Stephen Pollard

Do the Palestine Action protestors really care about Palestine?

(Getty Images)

There have been some interesting takes on Saturday’s protest in London by supporters of Palestine Action. The police arrested 522 people for expressing their support for the organisation, which has been proscribed under the Terrorism Act. But shockingly, according to a social media post by German comedian Henning Wehn, those arrests include geography teachers. ‘I can’t believe the police are put in a situation where they have to arrest hundreds of harmless pensioners and geography teachers,’ he wrote. I have never previously encountered the argument that geography teachers should be exempt from terrorism laws. 

But Herr Wehn has hit upon one truly absurd aspect to the protest, albeit unwittingly. Because it is indeed ridiculous that geography teachers should have been arrested, just as it was ridiculous that everyone else was arrested. Not, however, because the police were wrong to arrest them, or even that the law is wrong to require their arrest for supporting a proscribed organisation. Rather, because their very protest was absurd.

The focus of the protest, Palestine Action, is almost incidental as a cause, because those arrested, and the rest of those who attended, were there not because they identify in any specific sense with the cause of Palestine Action but rather because they identify with every cause.

Support for Palestine Action is merely the latest example of what has been dubbed the ‘omnicause’. Whether they’re demonstrating for Palestine, trans rights or the environment, it’s essentially the same people doing the same thing, but under supposedly different labels. If you drew a Venn diagram of Palestine, eco and trans activists, you would draw a simple circle, because they are basically the same people. They aren’t protestors with a focus; they protest about everything, everywhere. Palestine Action is itself an offshoot of a green group.

On its website, for example, one Just Stop Oil press release, tells us: ‘Ordinary people must step up to resist imperialism and authoritarianism and we must demand no new fossil fuels if we are to minimise the effects of climate collapse. Palestinians are among the most vulnerable people on earth to the effects of climate collapse, and in the daily struggle to survive in an apartheid state, they have no capacity to protect themselves against what is coming.’

Another protest organisation, Youth Demand, says its focus is on ‘making the Labour Party’s fuckery clear by exposing their complicity in genocide: the Palestinian genocide and the global genocide from burning fossil fuels.’ It demands a ban on all trade with Israel, and that the government raise £1 trillion by 2030 to ‘pay damages to communities and countries harmed by fossil fuel burning’.

Earlier this year there was a protest in Parliament Square after the Supreme Court ruling on the definition of ‘woman’ in the Equality Act, with the chant: ‘One struggle. One fight. Palestine and trans rights.’ (One wonders how such a chant would go down in Palestine. Actually, one doesn’t wonder at all…)

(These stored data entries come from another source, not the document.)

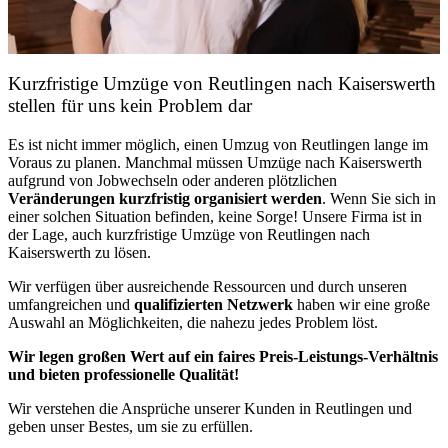
Kurzfristige Umzüge von Reutlingen nach Kaiserswerth
stellen für uns kein Problem dar
Es ist nicht immer möglich, einen Umzug von Reutlingen lange im
Voraus zu planen. Manchmal müssen Umzüge nach Kaiserswerth
aufgrund von Jobwechseln oder anderen plötzlichen
Veränderungen kurzfristig organisiert werden
. Wenn Sie sich in
einer solchen Situation befinden, keine Sorge! Unsere Firma ist in
der Lage, auch kurzfristige Umzüge von Reutlingen nach
Kaiserswerth zu lösen.
Wir verfügen über ausreichende Ressourcen und durch unseren
umfangreichen und
qualifizierten Netzwerk
haben wir eine große
Auswahl an Möglichkeiten, die nahezu jedes Problem löst.
Wir legen großen Wert auf ein faires Preis-Leistungs-Verhältnis
und bieten professionelle Qualität!
Wir verstehen die Ansprüche unserer Kunden in Reutlingen und
geben unser Bestes, um sie zu erfüllen.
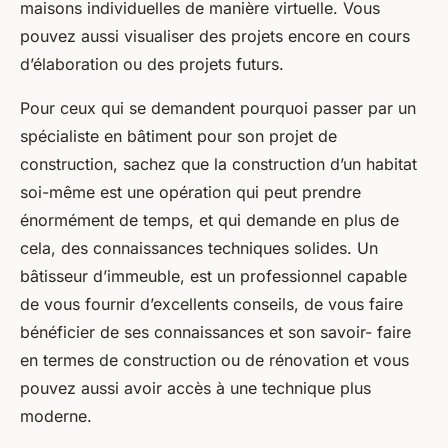
maisons individuelles de manière virtuelle. Vous
pouvez aussi visualiser des projets encore en cours
d’élaboration ou des projets futurs.
Pour ceux qui se demandent pourquoi passer par un
spécialiste en bâtiment pour son projet de
construction, sachez que la construction d’un habitat
soi-même est une opération qui peut prendre
énormément de temps, et qui demande en plus de
cela, des connaissances techniques solides. Un
bâtisseur d’immeuble, est un professionnel capable
de vous fournir d’excellents conseils, de vous faire
bénéficier de ses connaissances et son savoir- faire
en termes de construction ou de rénovation et vous
pouvez aussi avoir accès à une technique plus
moderne.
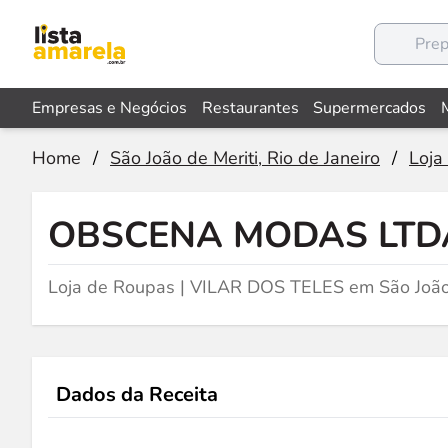
Empresas e Negócios
Restaurantes
Supermercados
Home
/
São João de Meriti, Rio de Janeiro
/
Loja
OBSCENA MODAS LTD
Loja de Roupas | VILAR DOS TELES em São João 
Dados da Receita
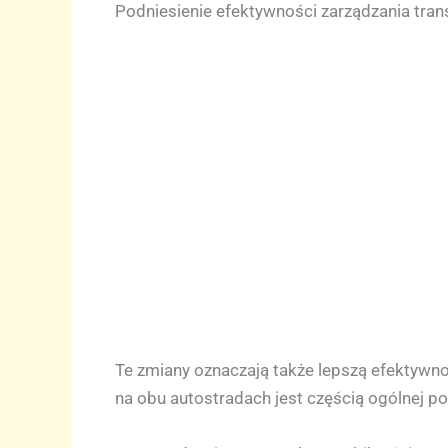
Podniesienie efektywności zarządzania tra
Te zmiany oznaczają także lepszą efektywn
na obu autostradach jest częścią ogólnej po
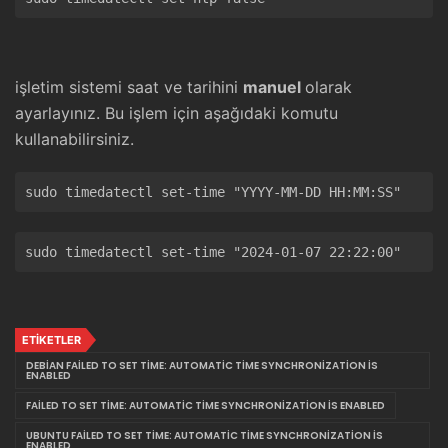
işletim sistemi saat ve tarihini
manuel
olarak
ayarlayınız. Bu işlem için aşağıdaki komutu
kullanabilirsiniz.
ETIKETLER
DEBIAN FAILED TO SET TIME: AUTOMATIC TIME SYNCHRONIZATION IS
ENABLED
FAILED TO SET TIME: AUTOMATIC TIME SYNCHRONIZATION IS ENABLED
UBUNTU FAILED TO SET TIME: AUTOMATIC TIME SYNCHRONIZATION IS
ENABLED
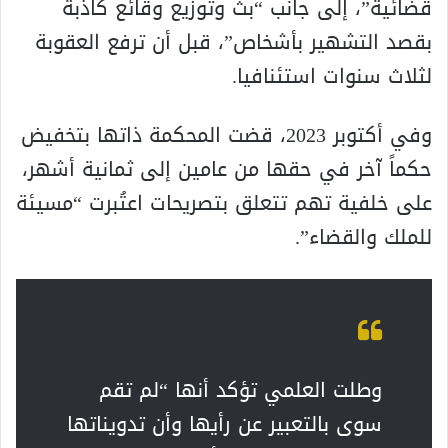
قضائية”، إلى جانب “بث وتوزيع وقائع كاذبة
بقصد التشهير بأشخاص”، قبل أن ترفع العقوبة
لثلاث سنوات استئنافيا.
وفي أكتوبر 2023، قضت المحكمة ذاتها بتخفيض
حكماً آخر في حقها من عامين إلى ثمانية أشهر،
على خلفية تهم تتعلق بتصريحات اعتُبرت “مسيئة
للملك والقضاء”.
وطلت العلمي تؤكد أنها “لم تقم
سوى بالتعبير عن رأيها وأن تدويناتها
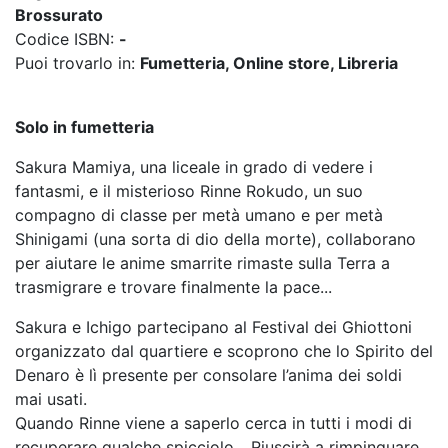
Brossurato
Codice ISBN:
-
Puoi trovarlo in:
Fumetteria, Online store, Libreria
Solo in fumetteria
Sakura Mamiya, una liceale in grado di vedere i
fantasmi, e il misterioso Rinne Rokudo, un suo
compagno di classe per metà umano e per metà
Shinigami (una sorta di dio della morte), collaborano
per aiutare le anime smarrite rimaste sulla Terra a
trasmigrare e trovare finalmente la pace...
Sakura e Ichigo partecipano al Festival dei Ghiottoni
organizzato dal quartiere e scoprono che lo Spirito del
Denaro è lì presente per consolare l’anima dei soldi
mai usati.
Quando Rinne viene a saperlo cerca in tutti i modi di
recuperare qualche spicciolo... Riuscirà a rimpinguare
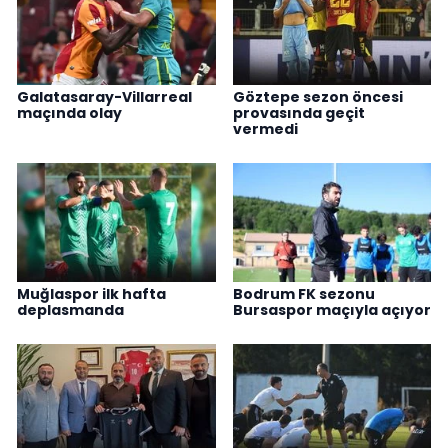
Galatasaray-Villarreal
Göztepe sezon öncesi
maçında olay
provasında geçit
vermedi
Muğlaspor ilk hafta
Bodrum FK sezonu
deplasmanda
Bursaspor maçıyla açıyor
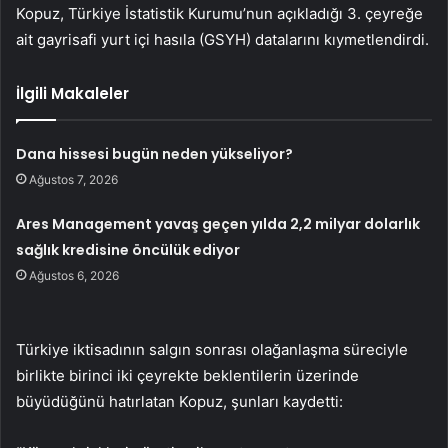
Kopuz, Türkiye İstatistik Kurumu’nun açıkladığı 3. çeyreğe
ait gayrisafi yurt içi hasıla (GSYH) datalarını kıymetlendirdi.
İlgili Makaleler
Dana hissesi bugün neden yükseliyor?
Ağustos 7, 2026
Ares Management yavaş geçen yılda 2,2 milyar dolarlık
sağlık kredisine öncülük ediyor
Ağustos 6, 2026
Türkiye iktisadının salgın sonrası olağanlaşma süreciyle
birlikte birinci iki çeyrekte beklentilerin üzerinde
büyüdüğünü hatırlatan Kopuz, şunları kaydetti:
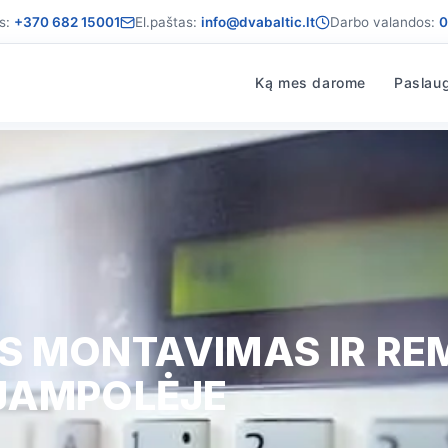
s:
+370 682 15001
El.paštas:
info@dvabaltic.lt
Darbo valandos:
0
Ką mes darome
Paslau
OS MONTAVIMAS IR R
IJAMPOLĖJE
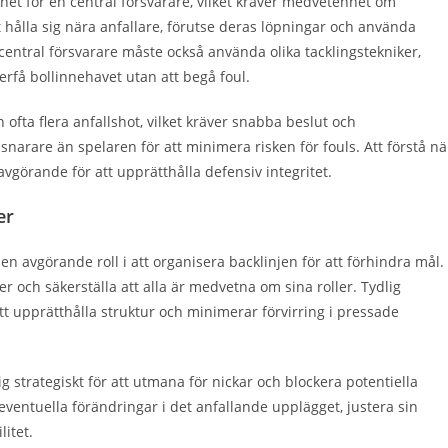
t för en central försvarare, vilket kräver medvetenhet om
t hålla sig nära anfallare, förutse deras löpningar och använda
central försvarare måste också använda olika tacklingstekniker,
terfå bollinnehavet utan att begå foul.
ofta flera anfallshot, vilket kräver snabba beslut och
snarare än spelaren för att minimera risken för fouls. Att förstå nä
vgörande för att upprätthålla defensiv integritet.
er
en avgörande roll i att organisera backlinjen för att förhindra mål.
er och säkerställa att alla är medvetna om sina roller. Tydlig
tt upprätthålla struktur och minimerar förvirring i pressade
 strategiskt för att utmana för nickar och blockera potentiella
eventuella förändringar i det anfallande upplägget, justera sin
litet.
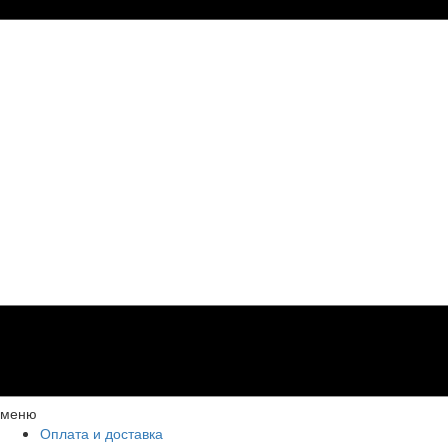
меню
Оплата и доставка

Trans Aid Cymru (a ‘mutual aid group for trans, intersex and nonbinary people in Wales’) suggested various chants for the Cardiff March for Trans Liberation, which took place a few days after the Parliament Square demo:

No pride in genocide, too many queers have died, charge Israel with genocide.

From Cardiff, to Gaza, a queer intifada!

Get those Zionists out of our gay clubs!

Every Zionist is ugly at heart and no one will fuck them. 

From the river to the sea, Palestine will be free!

From Kashmir to Palestine occupation is a crime! 

Intifada, intifada! Globalise the intifada!

Another chant adopts the Islamist language of martyrdom for trans people:

We will honour all our martyrs, all the children, sons and daughters.

We will honour all our martyrs, all the parents, mothers fathers.

The women of Gaza are revolutionary!

One struggle, one fight – Palestine, trans rights!

Advocates of the omnicause tend to have a shared trait: a deep ignorance of the individual cause they happen to be protesting about. Pick, for example, a random Palestine marcher and ask them what ‘From the River to the Sea’ means – which river, which sea? – and you’ll more than likely be met with a blank stare.

That’s because they don’t actually know much or care about any of the actual issues; rather, they are protesting against society itself. This has many causes, and is a variation of Gramsci’s ‘long march through the institutions’ and a result of the Marxist/left takeover of academia. They have been educated to hate themselves and the West.

In this, the role in destabilising the West played by Russia and China is under-appreciated. In its modern incarnation it takes the form of troll farms which turn social media into a propaganda for the enemies of the West. The Chinese have TikTok, on which Gen Z spends so many of its waking hours. It is now the primary search engine for 40 per cent of that age group and pushes content in which the West is evil, Israel is the real villain and trans women are not just real women but heroic. Scott Galloway, professor of marketing at New York University, says the Chinese Communist Party ‘has implanted a neural jack into every under-30’. It is classic psyops.

The result is the omnicause, and its manifestation is protests in favour of Palestine Action, marches for a free Palestine, the trans rights movement and eco-warriors who seek to disrupt – and ultimately destroy – capitalism and the West.